Tavolo tredici? No grazie. Su questo nel Regno Unito sono tutti d’accordo, ristoratori e avventori. Il risultato è che nella stragrande maggioranza dei locali britannici si passa dal 12 al 12bis, per arrivare indenni al 14. E il tabù non riguarda solo i popolarissimi
fish & chips,
ma anche l’empireo degli chef stellati. Ben dodici dei quattordici santuari della gastronomia albionica hanno cancellato la pecora nera dei numeri. E il direttore generale dell’esclusivissimo “Le Gavroche”, uno sfolgorio di cristalli e di argenti nel cuore di Londra, confida che quando i vip riservano l’intero locale per le loro feste, nel 99 per cento dei casi non vogliono neppure sentir nominare il tredici.
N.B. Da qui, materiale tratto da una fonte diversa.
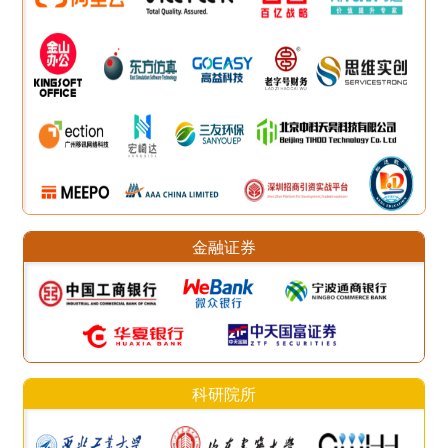
金融证券
科研院所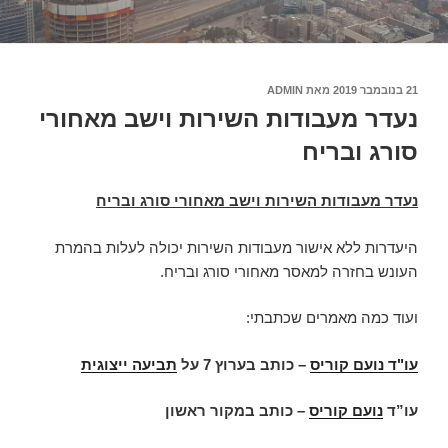
פורסם
21 בנובמבר 2019
מאת
ADMIN
ב
נעדר מעבודות השירות וישב מאחורי
סורג ובריח
נעדר מעבודות השירות וישב מאחורי סורג ובריח
היעדרות ללא אישור מעבודות השירות יכולה לעלות בהמרת
העונש בחזרה למאסר מאחורי סורג ובריח.
ועוד כמה מאמרים שכתבתי:
עו"ד נועם קוריס
–
כותב בערוץ 7 על
תביעה ייצוגית
עו”ד
נועם קוריס
– כותב במקור ראשון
Evidentemente neanche il razionalissimo
self control
inglese può nulla contro la triskaidecafobia. Una parola impronunciabile inventata dallo psichiatra Isador Corian ai primi del Novecento per definire
la psicosi del numero tredici. Diffusa in tutto il mondo, ma che tocca punte inimmaginabili in quello anglosassone. Che oltretutto oggi è alle prese con il terzo venerdì 13 del temutissimo 2012, anno su cui si concentra il fuoco incrociato della sfiga annunciata. Da una parte la profezia Maya e dall’altra le quartine menagramo di Nostradamus. E forse è proprio a tavola che nasce la cattiva fama della cifra fatale. E precisamente dal ricordo dell’Ultima Cena, dove i commensali erano appunto in tredici. Con Giuda che, oltre a essere il tredicesimo a tavola, per non farsi mancare niente rovescia anche il sale. Ulteriore segno di malasorte. Dal drammatico epilogo del cenacolo deriva, con tutta probabilità, la nostra credenza secondo cui se si è in tredici a tavola uno dei commensali morirà entro l’anno.
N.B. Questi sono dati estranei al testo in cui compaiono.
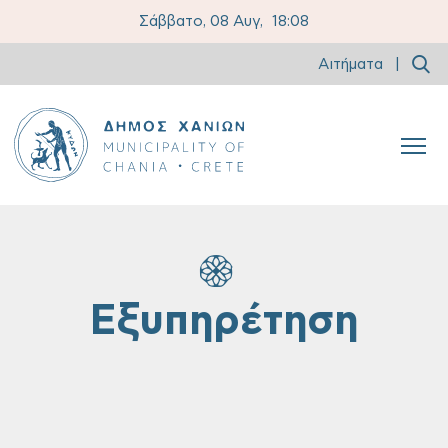
Σάββατο, 08 Αυγ,
18:08
Αιτήματα
|
Εξυπηρέτηση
Anche la mitologia germanica
ha la sua ultima cena. È il
banchetto del Walhalla, il pantheon nordico, dove l’arrivo di Loki, il tredicesimo dio, dà inizio alla caduta degli dèi. E prima ancora si racconta che Filippo il Macedone, padre di Alessandro Magno, si
fece fare una statua e la aggiunse a quella delle dodici divinità maggiori. Gli andò male perché finì assassinato. A tavola
of course,
durante un banchetto. Così invece che sull’Olimpo finì nell’Ade.
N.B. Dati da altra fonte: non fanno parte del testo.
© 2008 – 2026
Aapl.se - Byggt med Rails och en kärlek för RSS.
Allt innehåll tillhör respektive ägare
Ma l’ombra nera del numero nefasto colpisce anche le persone più insospettabili. Come la regina Elisabetta che negli anni Sessanta dovendo far visita a Duisburg, nell’ex Germania dell’Est, fece chie-
dere dal suo addetto al cerimoniale di cambiare il numero del binario d’arrivo del treno. Si trattava, inutile dirlo, del tredicesimo. Che si trasformò per incanto nel 12a. Perché in certi casi la forma è sostanza. Soprattutto quando si ha a che fare con il misterioso linguaggio dei simboli. Cui non sono insensibili nemmeno le compagnie aeree. Che spesso saltano fila, poltrona e
gate
col numero incriminato. Caso estremo quello della Brussels Airlines che qualche anno fa è stata costretta a cambiare il logo che compare sulla coda dei suoi velivoli. Una b minuscola composta da tredici cerchietti rossi. La crociata apotropaica dei passeggeri ha ottenuto che il numero dei cerchietti salisse a quattordici. Una quota di sicurezza. E soprattutto rispettosa dei diritti dei superstiziosi. Che ormai si sono addirittura globalizzati. Al punto che da Dubai a San Paolo, da New York a Shanghai, i grattacieli non hanno il tredicesimo piano. O meglio fingono di non averlo. E ricorrono al solito sotterfugio del dodici bis o addirittura
saltano con
nonchalance
al quattordicesimo.
E i responsabili della Otis, leader mondiale degli ascensori, dichiarano che l’ottantacinque per cento delle loro pulsantiere non ha “un piano chiamato tredici”. Stessa regola vale per gli alberghi. Dove la sindrome del numero nefasto ha ispirato capolavori horror. Come 1408 di Stephen King. Una stanza maledetta le cui cifre sommate fanno giusto tredici e da cui non si esce vivi.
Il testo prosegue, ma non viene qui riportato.